A Segunda Era Vargas 1951-1954

19-07-2011 01:44

Duas tentativas de estabilização :1951-1954

 

Esta seção se baseia em Vianna (1990), Melo (1994) e D’Araújo (1992).

 

 

Introdução

 

            O projeto do segundo Vargas consistia, em linhas gerais, em dividir o governo em duas fases: na primeira haveria a estabilização econômica e consistia fundamentalmente em equilibrar as finanças públicas de modo a permitir a adoção de uma política monetária restritiva e acabar com a inflação. A segunda fase seria a dos empreendimentos e realizações. O projeto se sustentava sobre dois pilares: o saneamento econômico financeiro (sucesso da primeira fase) e o afluxo de capital estrangeiro para financiamento de projetos industriais de infra-estrutura.

 

            Um outro pilar importante do projeto traçado foi a formação da Comissão Mista Brasil-Estados Unidos (CMBEU). No discurso de posse de Truman, em janeiro de 1949, em seu ponto IV, foram dadas as primeiras indicações de mudança na posição norte-americana em relação ao financiamento de programas de desenvolvimento para o terceiro mundo. A CMBEU era fundamental para o sucesso da segunda fase do projeto do governo por duas razões: primeiro porque o financiamento dos projetos por ela elaborados pelo Banco Mundial e pelo Eximbank (banco de exportações e importações) asseguraria a superação de gargalos na infra-estrutura econômica do país (setores de energia, portos e transportes) fornecendo as divisas necessárias para essa finalidade. Por outro lado a superação dos gargalos na infra-estrutura poderia propiciar uma ampliação do fluxo de capital estrangeiro por meio de investimentos diretos ou novos empréstimos.

▸ DADOS PARA REVISÃO:
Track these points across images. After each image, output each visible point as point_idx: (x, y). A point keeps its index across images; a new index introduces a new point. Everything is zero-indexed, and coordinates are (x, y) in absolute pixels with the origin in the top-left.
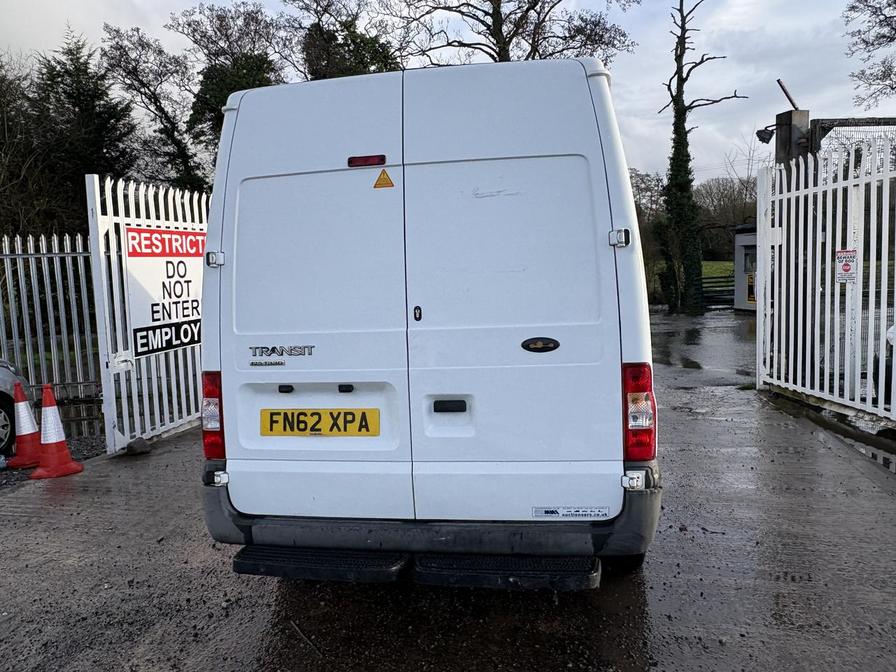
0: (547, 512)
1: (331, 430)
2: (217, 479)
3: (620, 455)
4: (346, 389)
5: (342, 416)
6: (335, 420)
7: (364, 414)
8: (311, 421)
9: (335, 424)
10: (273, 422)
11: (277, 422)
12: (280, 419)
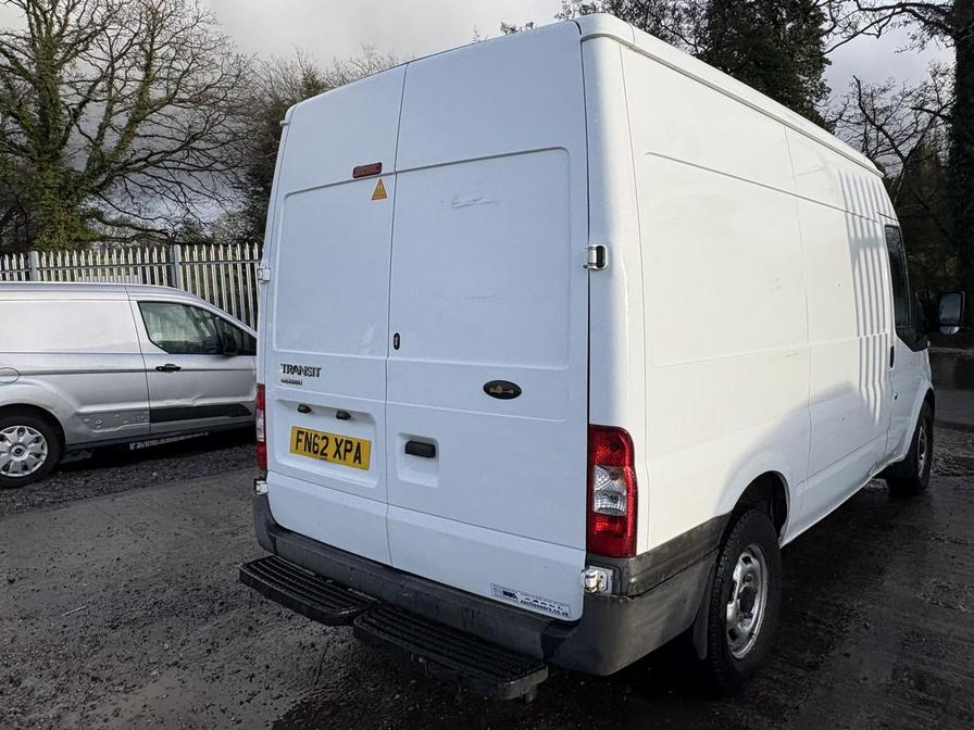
0: (505, 593)
1: (334, 457)
2: (258, 488)
3: (583, 545)
4: (344, 416)
5: (343, 444)
6: (338, 446)
7: (359, 444)
8: (322, 444)
9: (338, 451)
10: (299, 440)
11: (300, 441)
12: (302, 437)
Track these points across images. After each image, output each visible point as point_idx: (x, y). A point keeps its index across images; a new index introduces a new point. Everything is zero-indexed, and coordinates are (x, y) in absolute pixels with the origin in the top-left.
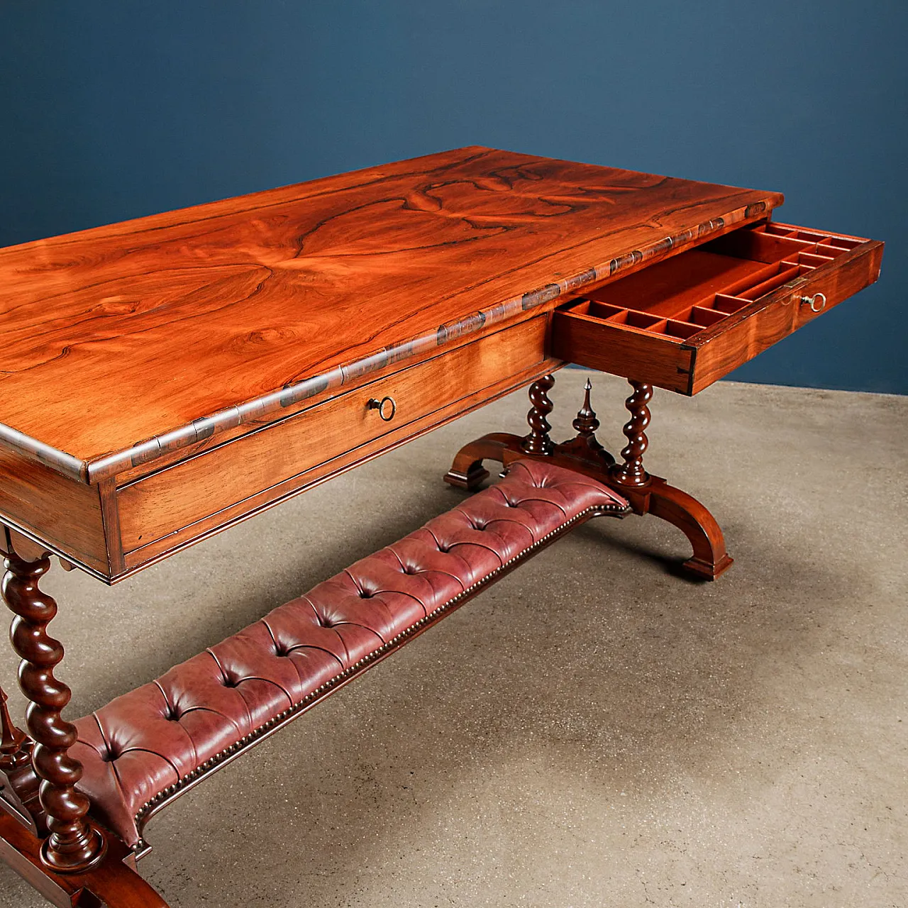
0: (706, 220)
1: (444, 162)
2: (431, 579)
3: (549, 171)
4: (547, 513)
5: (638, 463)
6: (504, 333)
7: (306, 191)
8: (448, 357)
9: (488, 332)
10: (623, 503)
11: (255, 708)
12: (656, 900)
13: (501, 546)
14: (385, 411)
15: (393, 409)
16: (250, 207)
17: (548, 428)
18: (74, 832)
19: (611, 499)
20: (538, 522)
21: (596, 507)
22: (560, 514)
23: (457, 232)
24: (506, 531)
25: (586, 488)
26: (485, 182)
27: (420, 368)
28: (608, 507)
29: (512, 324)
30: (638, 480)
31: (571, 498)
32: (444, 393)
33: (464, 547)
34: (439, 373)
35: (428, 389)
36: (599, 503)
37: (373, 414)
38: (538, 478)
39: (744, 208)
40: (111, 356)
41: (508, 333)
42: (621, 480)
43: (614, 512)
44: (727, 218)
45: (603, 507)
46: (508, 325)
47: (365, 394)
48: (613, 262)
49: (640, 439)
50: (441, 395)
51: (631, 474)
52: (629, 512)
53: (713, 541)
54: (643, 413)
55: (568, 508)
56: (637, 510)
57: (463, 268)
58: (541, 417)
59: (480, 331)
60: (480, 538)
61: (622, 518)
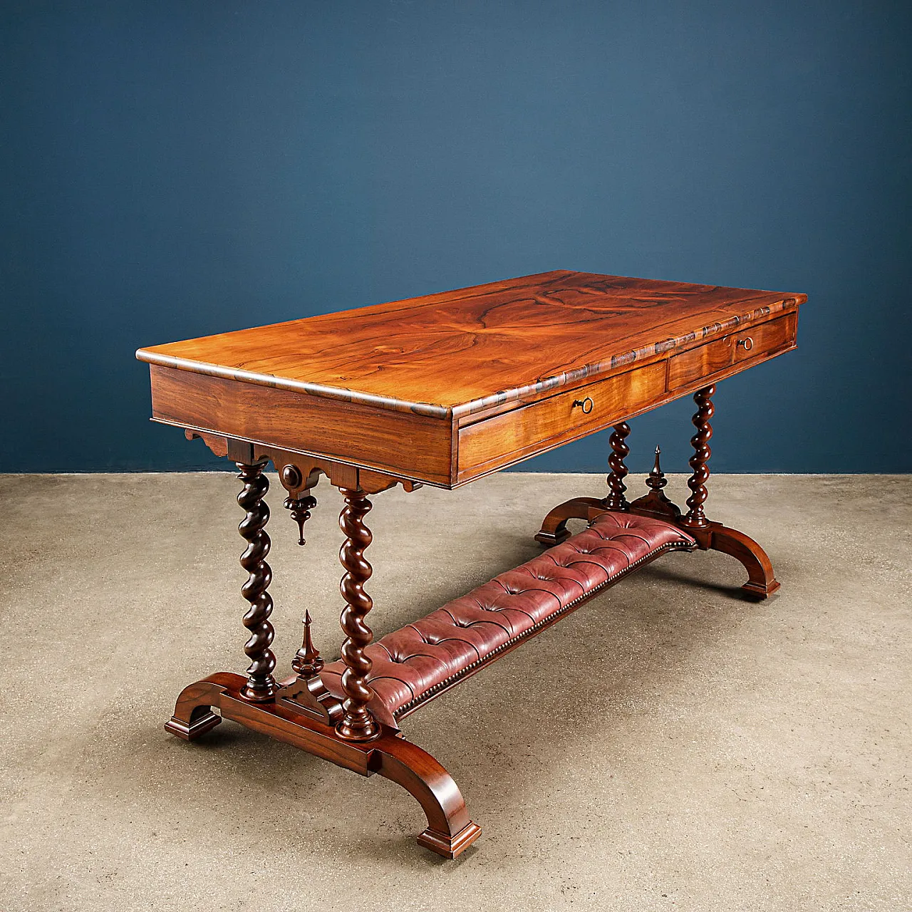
0: (758, 308)
1: (545, 279)
2: (560, 582)
3: (628, 284)
4: (636, 543)
5: (700, 509)
6: (643, 369)
7: (461, 295)
8: (615, 380)
9: (635, 367)
10: (691, 540)
11: (455, 657)
12: (746, 799)
13: (608, 565)
14: (586, 407)
15: (592, 407)
16: (425, 304)
17: (624, 489)
18: (362, 714)
19: (682, 537)
20: (631, 550)
21: (670, 544)
22: (646, 545)
23: (586, 315)
24: (609, 554)
25: (662, 528)
26: (585, 290)
27: (600, 385)
28: (679, 544)
29: (647, 363)
30: (700, 523)
31: (652, 535)
32: (612, 404)
33: (580, 564)
34: (609, 391)
35: (604, 400)
36: (672, 540)
37: (576, 410)
38: (621, 522)
39: (782, 302)
40: (412, 370)
41: (646, 369)
42: (688, 523)
43: (684, 547)
44: (772, 308)
45: (675, 544)
46: (646, 363)
47: (572, 396)
48: (704, 329)
49: (702, 490)
50: (610, 405)
51: (695, 519)
52: (696, 548)
53: (765, 567)
54: (703, 468)
55: (651, 542)
56: (702, 546)
57: (604, 332)
58: (619, 480)
59: (633, 364)
60: (590, 558)
61: (691, 552)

▸ ORDEM DE SERVIÇO: Repita, sem nenhuma alteração, a passagem do texto sobre a Segunda Era Vargas que se inicia nas palavras "O projeto do segundo" e termina em "industriais de infra-estrutura.". O material não tem relação com o texto sobre a Segunda Era Vargas.

▸ RESULTADO DA TAREFA:
O projeto do segundo Vargas consistia, em linhas gerais, em dividir o governo em duas fases: na primeira haveria a estabilização econômica e consistia fundamentalmente em equilibrar as finanças públicas de modo a permitir a adoção de uma política monetária restritiva e acabar com a inflação. A segunda fase seria a dos empreendimentos e realizações. O projeto se sustentava sobre dois pilares: o saneamento econômico financeiro (sucesso da primeira fase) e o afluxo de capital estrangeiro para financiamento de projetos industriais de infra-estrutura.